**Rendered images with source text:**
---+---

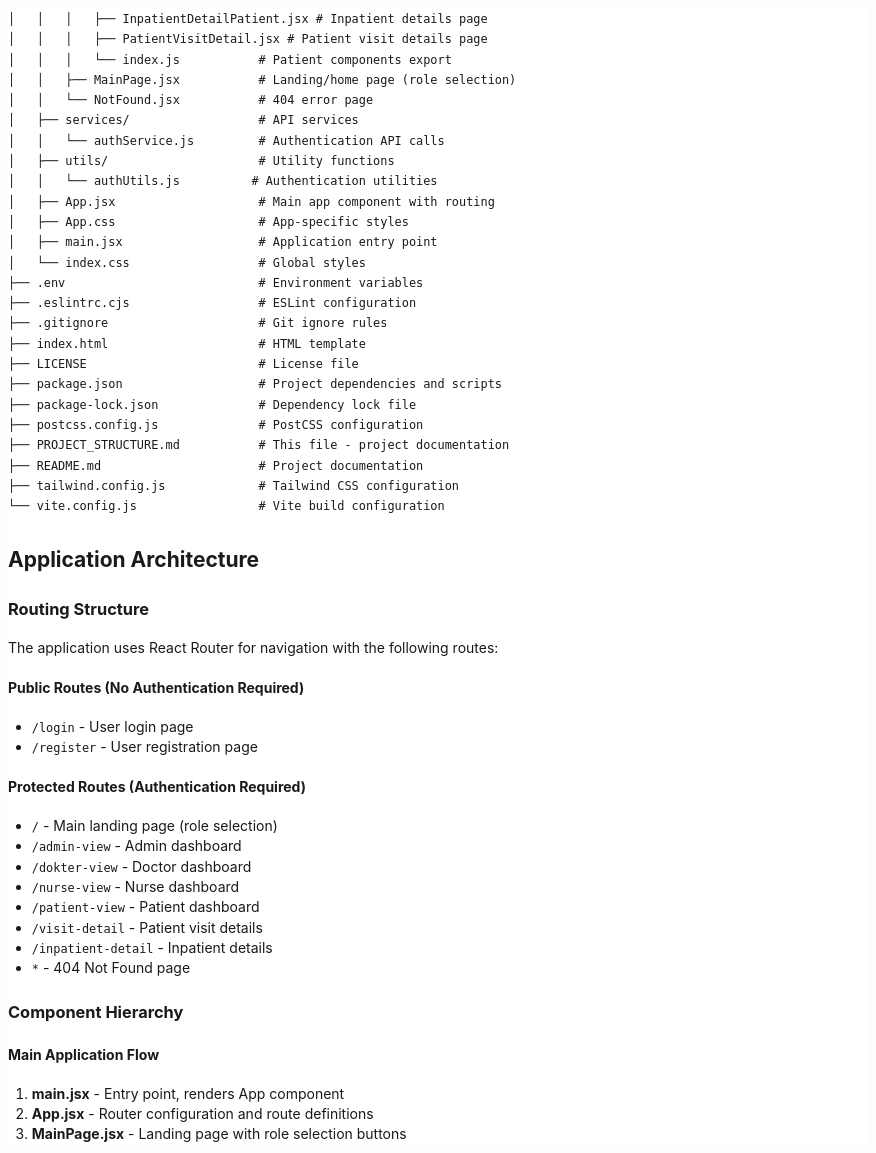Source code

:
 ```
│   │   │   ├── InpatientDetailPatient.jsx # Inpatient details page
│   │   │   ├── PatientVisitDetail.jsx # Patient visit details page
│   │   │   └── index.js           # Patient components export
│   │   ├── MainPage.jsx           # Landing/home page (role selection)
│   │   └── NotFound.jsx           # 404 error page
│   ├── services/                  # API services
│   │   └── authService.js         # Authentication API calls
│   ├── utils/                     # Utility functions
│   │   └── authUtils.js          # Authentication utilities
│   ├── App.jsx                    # Main app component with routing
│   ├── App.css                    # App-specific styles
│   ├── main.jsx                   # Application entry point
│   └── index.css                  # Global styles
├── .env                           # Environment variables
├── .eslintrc.cjs                  # ESLint configuration
├── .gitignore                     # Git ignore rules
├── index.html                     # HTML template
├── LICENSE                        # License file
├── package.json                   # Project dependencies and scripts
├── package-lock.json              # Dependency lock file
├── postcss.config.js              # PostCSS configuration
├── PROJECT_STRUCTURE.md           # This file - project documentation
├── README.md                      # Project documentation
├── tailwind.config.js             # Tailwind CSS configuration
└── vite.config.js                 # Vite build configuration
```

## Application Architecture

### Routing Structure
The application uses React Router for navigation with the following routes:

#### Public Routes (No Authentication Required)
- `/login` - User login page
- `/register` - User registration page

#### Protected Routes (Authentication Required)
- `/` - Main landing page (role selection)
- `/admin-view` - Admin dashboard
- `/dokter-view` - Doctor dashboard
- `/nurse-view` - Nurse dashboard
- `/patient-view` - Patient dashboard
- `/visit-detail` - Patient visit details
- `/inpatient-detail` - Inpatient details
- `*` - 404 Not Found page

### Component Hierarchy

#### Main Application Flow
1. **main.jsx** - Entry point, renders App component
2. **App.jsx** - Router configuration and route definitions
3. **MainPage.jsx** - Landing page with role selection buttons
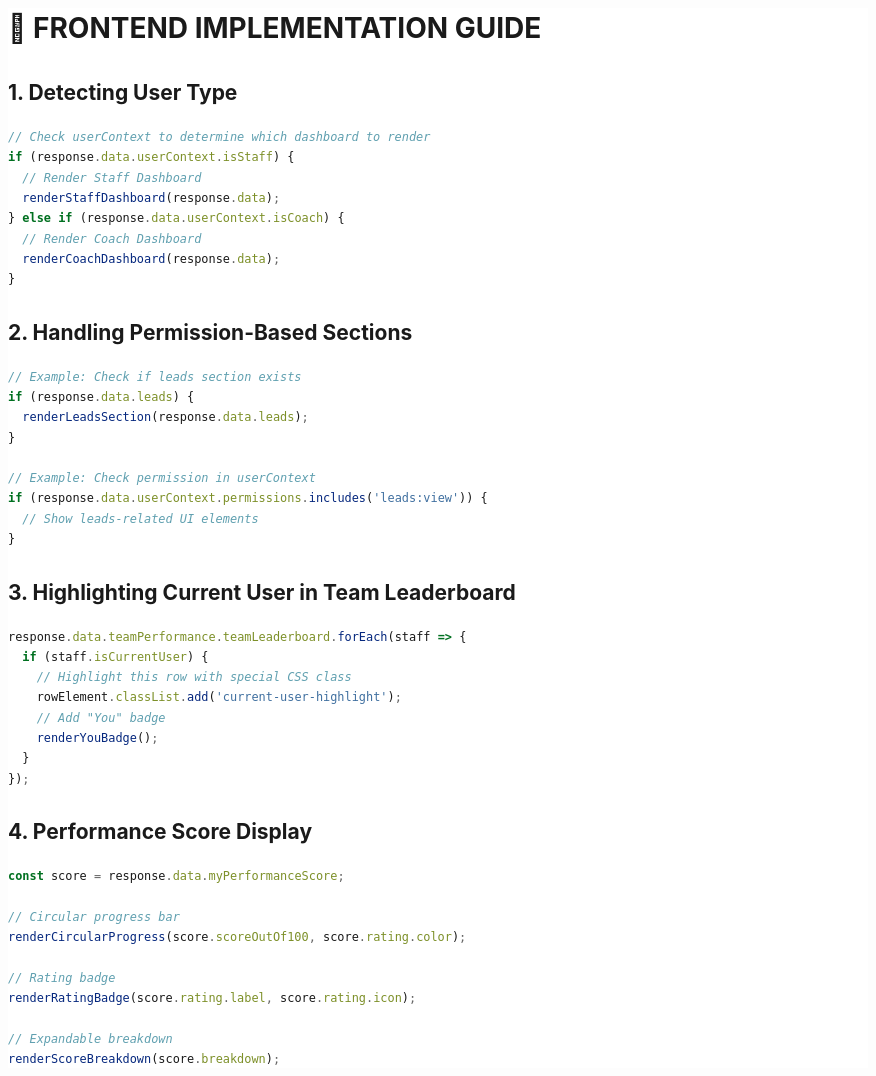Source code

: 
# 🎨 FRONTEND IMPLEMENTATION GUIDE

## 1. Detecting User Type

```javascript
// Check userContext to determine which dashboard to render
if (response.data.userContext.isStaff) {
  // Render Staff Dashboard
  renderStaffDashboard(response.data);
} else if (response.data.userContext.isCoach) {
  // Render Coach Dashboard
  renderCoachDashboard(response.data);
}
```

## 2. Handling Permission-Based Sections

```javascript
// Example: Check if leads section exists
if (response.data.leads) {
  renderLeadsSection(response.data.leads);
}

// Example: Check permission in userContext
if (response.data.userContext.permissions.includes('leads:view')) {
  // Show leads-related UI elements
}
```

## 3. Highlighting Current User in Team Leaderboard

```javascript
response.data.teamPerformance.teamLeaderboard.forEach(staff => {
  if (staff.isCurrentUser) {
    // Highlight this row with special CSS class
    rowElement.classList.add('current-user-highlight');
    // Add "You" badge
    renderYouBadge();
  }
});
```

## 4. Performance Score Display

```javascript
const score = response.data.myPerformanceScore;

// Circular progress bar
renderCircularProgress(score.scoreOutOf100, score.rating.color);

// Rating badge
renderRatingBadge(score.rating.label, score.rating.icon);

// Expandable breakdown
renderScoreBreakdown(score.breakdown);
```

---+---

**Exercise details:** The word is "Check". Copy every line above where it appears.

**Solution to this exercise:**
// Check userContext to determine which dashboard to render
// Example: Check if leads section exists
// Example: Check permission in userContext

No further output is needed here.